There is no storage space under the counter. Where does the housewife keep her kitchen supplies, her turkey roaster, her scrubbies? Yes, homemakers back then had as much of that stuff as homemakers now do. Does she have to trudge over to the laundry area every time she wants to get something to scrub a pan? And how about things like stock pots, cutlery, bags of flour and sugar, etc., etc.? There might be some room to the right of the (tiny, but appropriate for the time frame) fridge, but there can't be much.

The oven is far too small. It's nice that the designers chose a 36-inch cooktop, but why an 18-inch oven? Cooks of the day used their ovens far more often than most modern people do; you couldn't bake a three-layer cake or roast even a ten-pound turkey with that oven.

The 'storage' shelf sitting against the right-hand wall that looks like it could hold three bowls could easily have been turned into a full counter with full storage space underneath. As is it's a waste of space.

But the work table is the worst part of it all. The pot rack hangs so low over the work table that someone kneading bread or rolling out pastry would have to remove the pans every time she used it or risk being smacked in the head. The table itself should not be on rollers since not only is there no reason to move it, there's no place to move it *to*, and the rollers make it unstable. It should also not be two tables (and especially not one on wheels and one not on wheels - what a way to make sure they separate whenever you try to use them), and the aluminum pole sticking out of the wheeled table will get in the cook's way no matter how it is aligned with the other table.

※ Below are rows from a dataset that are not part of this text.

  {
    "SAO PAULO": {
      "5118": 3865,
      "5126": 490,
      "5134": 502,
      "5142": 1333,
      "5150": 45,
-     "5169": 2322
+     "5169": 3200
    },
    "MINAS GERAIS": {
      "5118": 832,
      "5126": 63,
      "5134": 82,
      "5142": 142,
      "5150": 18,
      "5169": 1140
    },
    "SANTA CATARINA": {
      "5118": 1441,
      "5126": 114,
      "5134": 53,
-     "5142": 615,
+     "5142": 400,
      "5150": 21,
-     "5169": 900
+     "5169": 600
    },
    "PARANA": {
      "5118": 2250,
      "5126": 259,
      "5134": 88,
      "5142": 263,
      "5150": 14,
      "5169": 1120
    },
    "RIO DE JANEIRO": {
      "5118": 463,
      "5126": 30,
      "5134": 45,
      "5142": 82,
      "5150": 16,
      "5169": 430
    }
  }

There's also a gap between what cabinetry there is and the floor. Maybe this is because they built in miniature, but in a real kitchen it would be very annoying. I don't think anyone appreciates having to lie on a wet floor and reach under a cabinet just to get the corners clean. You'll also notice that there's no dryer, just a washer - not so wonderful for the winter, wet days, or overly windy days, or for homes without a backyard (or with restrictive covenants forbidding homeowners to hang their laundry outdoors, which was as common in this time frame as in ours).

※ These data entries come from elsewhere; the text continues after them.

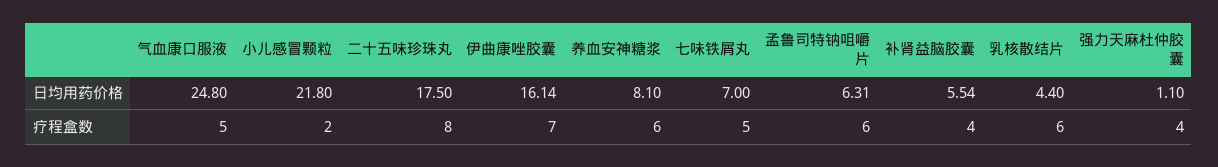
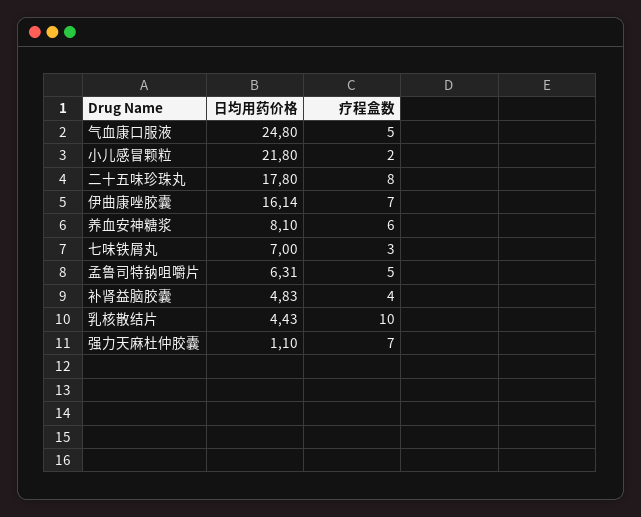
  {
    "气血康口服液": {
      "日均用药价格": 24.8,
      "疗程盒数": 5
    },
    "小儿感冒颗粒": {
      "日均用药价格": 21.8,
      "疗程盒数": 2
    },
    "二十五味珍珠丸": {
-     "日均用药价格": 17.5,
+     "日均用药价格": 17.8,
      "疗程盒数": 8
    },
    "伊曲康唑胶囊": {
      "日均用药价格": 16.14,
      "疗程盒数": 7
    },
    "养血安神糖浆": {
      "日均用药价格": 8.1,
      "疗程盒数": 6
    },
    "七味铁屑丸": {
      "日均用药价格": 7,
-     "疗程盒数": 5
+     "疗程盒数": 3
    },
    "孟鲁司特钠咀嚼片": {
      "日均用药价格": 6.31,
-     "疗程盒数": 6
+     "疗程盒数": 5
    },
    "补肾益脑胶囊": {
-     "日均用药价格": 5.54,
+     "日均用药价格": 4.83,
      "疗程盒数": 4
    },
    "乳核散结片": {
-     "日均用药价格": 4.4,
+     "日均用药价格": 4.43,
-     "疗程盒数": 6
+     "疗程盒数": 10
    },
    "强力天麻杜仲胶囊": {
      "日均用药价格": 1.1,
-     "疗程盒数": 4
+     "疗程盒数": 7
    }
  }

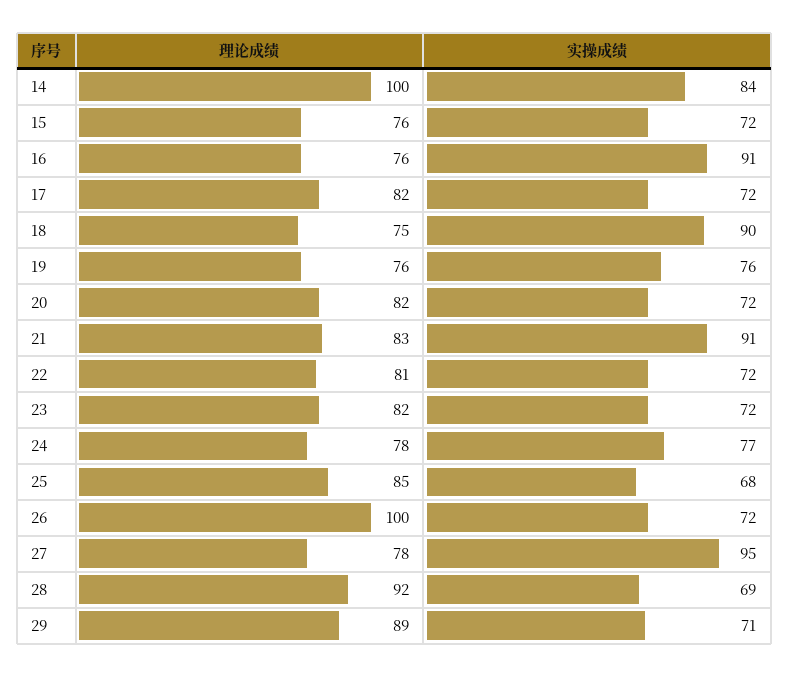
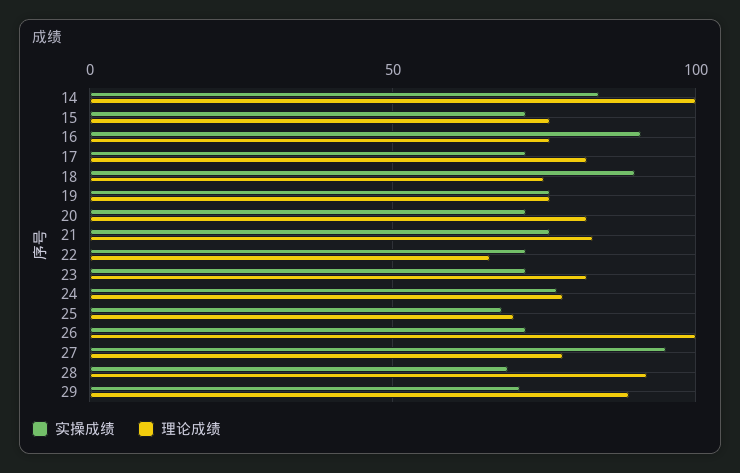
  {
    "理论成绩": {
      "14": 100,
      "15": 76,
      "16": 76,
      "17": 82,
      "18": 75,
      "19": 76,
      "20": 82,
      "21": 83,
-     "22": 81,
+     "22": 65,
      "23": 82,
      "24": 78,
-     "25": 85,
+     "25": 70,
      "26": 100,
      "27": 78,
      "28": 92,
      "29": 89
    },
    "实操成绩": {
      "14": 84,
      "15": 72,
      "16": 91,
      "17": 72,
      "18": 90,
      "19": 76,
      "20": 72,
-     "21": 91,
+     "21": 75,
      "22": 72,
      "23": 72,
      "24": 77,
      "25": 68,
      "26": 72,
      "27": 95,
      "28": 69,
      "29": 71
    }
  }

Back to the drawing board, Life.

Fantasy Island

An early glimpse into our love affair with kitchen islands. That pot and pan setup would be a nice breakfast bar/prep area.


This kitchen suggests both medical clinic and "Sweeney Todd."

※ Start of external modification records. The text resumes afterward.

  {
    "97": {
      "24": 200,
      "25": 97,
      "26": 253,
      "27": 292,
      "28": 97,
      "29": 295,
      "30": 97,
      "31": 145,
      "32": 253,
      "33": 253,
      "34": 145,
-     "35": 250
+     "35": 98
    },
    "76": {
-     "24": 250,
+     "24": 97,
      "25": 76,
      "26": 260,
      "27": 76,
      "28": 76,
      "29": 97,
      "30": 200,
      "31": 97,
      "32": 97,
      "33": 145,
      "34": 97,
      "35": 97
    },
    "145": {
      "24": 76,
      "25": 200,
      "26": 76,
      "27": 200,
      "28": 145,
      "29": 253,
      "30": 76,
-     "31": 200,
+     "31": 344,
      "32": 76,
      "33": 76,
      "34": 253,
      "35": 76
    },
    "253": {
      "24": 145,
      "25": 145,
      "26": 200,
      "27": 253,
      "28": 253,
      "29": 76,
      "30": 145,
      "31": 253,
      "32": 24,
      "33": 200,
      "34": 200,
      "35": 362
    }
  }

Front-loading washing machines "failed to catch on" because the early consumer models tended to dump water on the floor. Materials and technology to make a rotating seal over a foot in diameter without it being so costly as to take it completely out of the "consumer" range didn't exist.

Commercial machines have been front-loaders for years, but paying the price of a fairly nice car for a washing machine isn't in the budget for most consumers.

[Front-loaders weren't exactly a failure. Millions were sold in the 1940s, 50s, 60s and 70s, starting with the very first circa 1939 Bendix automatic washers. Home laundry front-loaders have never gone out of production. - Dave]

Another goes-around-comes-around

Note how the sink and stove are designed to be used while sitting down. This was a nice aspect of 1920's kitchens, which this architect carried forward with a modern flavor. But in fact 1950's kitchens didn't continue this nice feature. Instead they filled the undersink and understove spaces, requiring the housewife to stand. Now, under the rubric of "universal design," mainly for wheelchair access, we're finally coming back to letting the housewife sit down while working.

[Sit-down sinks, "vegetable sinks" in particular, were a shelter-magazine staple all through the 1950s. - Dave]

You got me, Dave

I never caught on that the model home in the other picture was a.... model. I just figured it was an experimental home built somewhere in CA around 1948 and was being SHOWN as a model.

And here I was thinking how antiseptic and unlived in it looked.

But I bet Stuart Little would love it....

Counter space

Yikes, there's almost no counter space. Was this anticipating the invention of the TV dinner?

What comes around - goes around

Notice the front loading washing machine, which took decades to really catch on.


Earlier this year, the Museum of Modern Art had an exhibit on prefab houses.